Data excerpts:

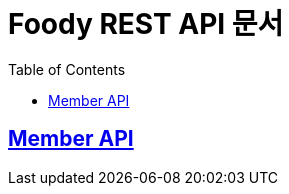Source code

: ifndef::snippets[]
:snippets: ../../build/generated-snippets
endif::[]
= Foody REST API 문서
:doctype: book
:icons: font
:source-highlighter: highlightjs
:toc: left
:toclevels: 2
:sectlinks:

[[MEMBER-API]]
== Member API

WRITTEN TASK:
All the lines above need to be repeated exactly, with no pictures carried over.

ANSWER:
Source code

: ifndef::snippets[]
:snippets: ../../build/generated-snippets
endif::[]
= Foody REST API 문서
:doctype: book
:icons: font
:source-highlighter: highlightjs
:toc: left
:toclevels: 2
:sectlinks:

[[MEMBER-API]]
== Member API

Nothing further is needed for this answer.